___ SUPPLIED MATERIAL

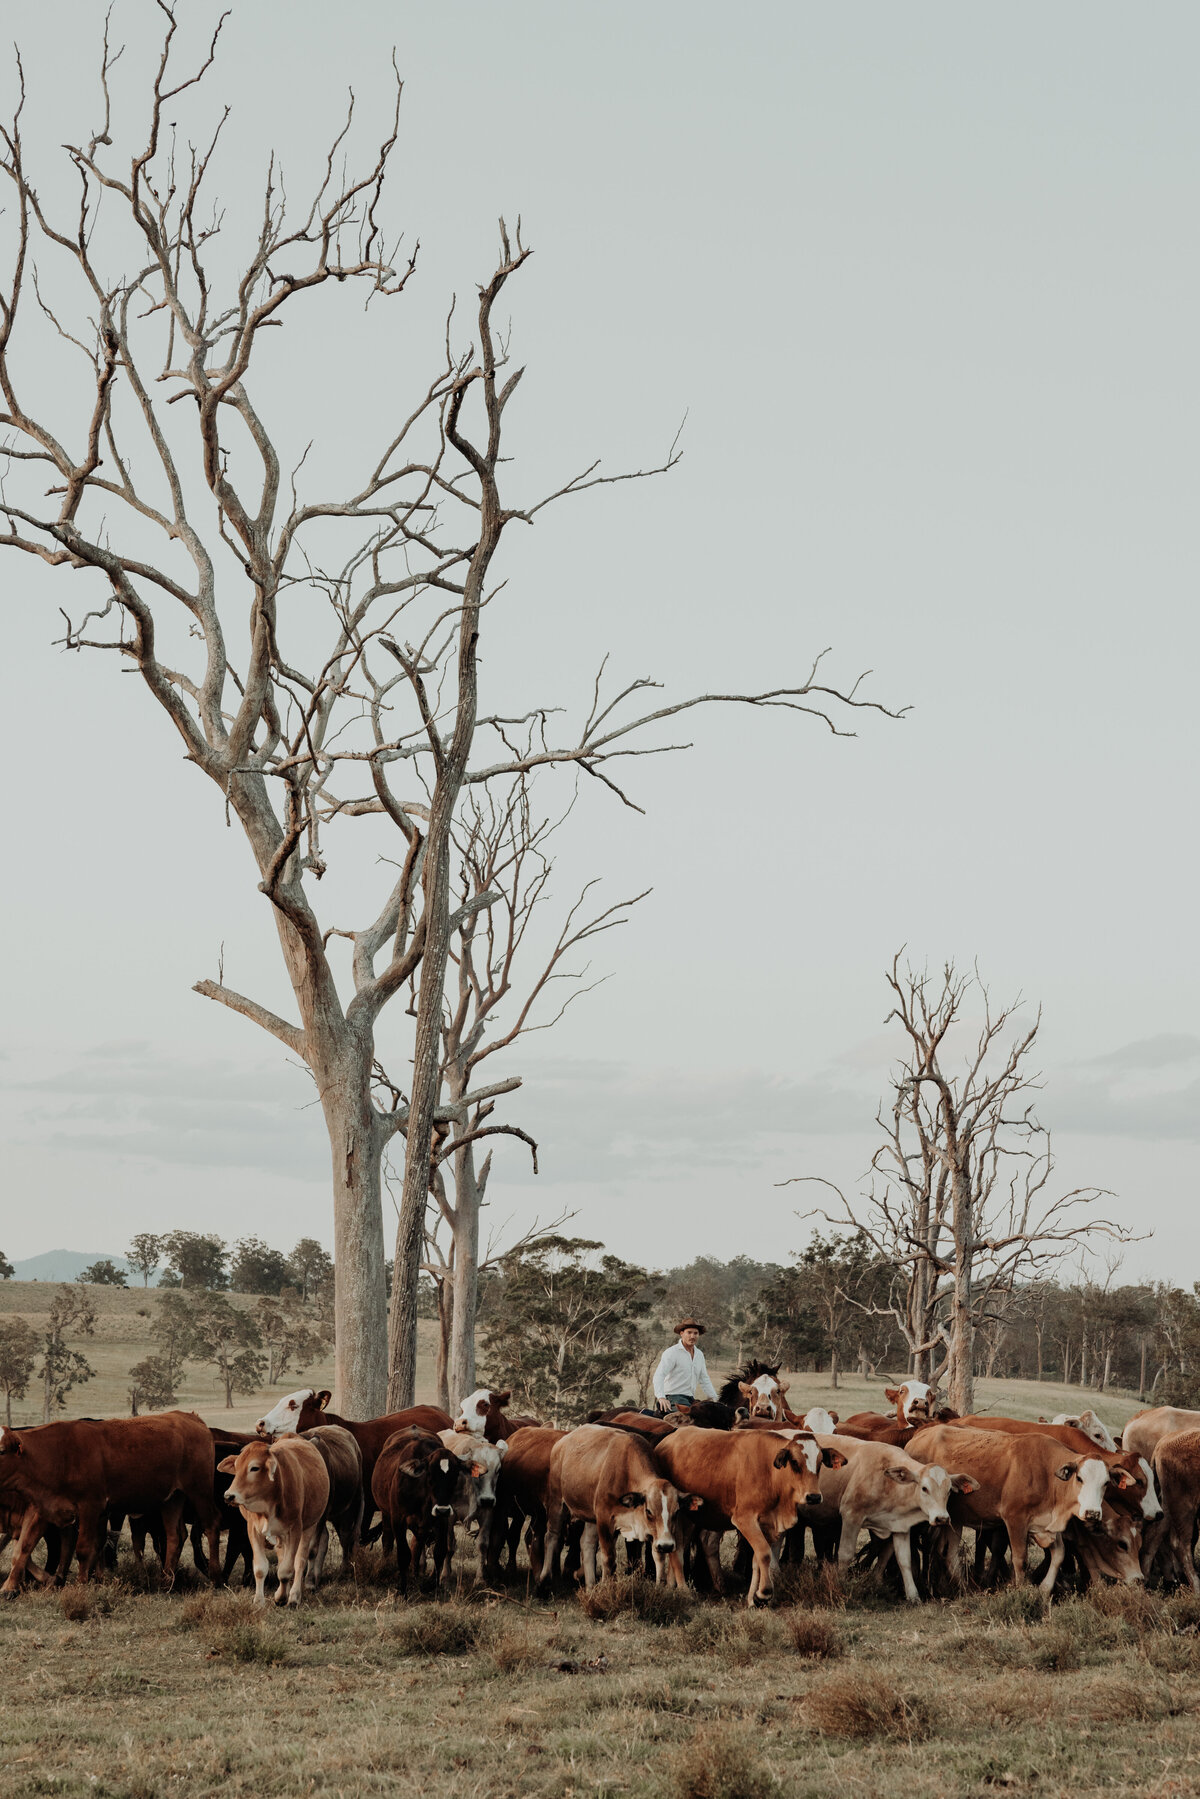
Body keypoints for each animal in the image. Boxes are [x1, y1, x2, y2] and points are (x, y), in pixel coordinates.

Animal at [0, 1410, 219, 1597]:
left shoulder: (90, 1506)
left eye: (1, 1451)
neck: (58, 1455)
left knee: (211, 1527)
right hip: (172, 1499)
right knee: (175, 1536)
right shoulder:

______

YOUR OBJECTIVE: Apart from the pictures, set down all the entries above exactly.

RESPONSE AREA:
Body keypoints for each animal in the image. Boxes are [x1, y1, x2, y2] and points are (x, y), in pixel coordinates.

Animal at [0, 1410, 219, 1597]:
left shoulder: (90, 1506)
left eye: (1, 1451)
neck: (58, 1455)
left knee: (211, 1527)
right hip: (172, 1499)
right knee: (175, 1536)
right shoulder:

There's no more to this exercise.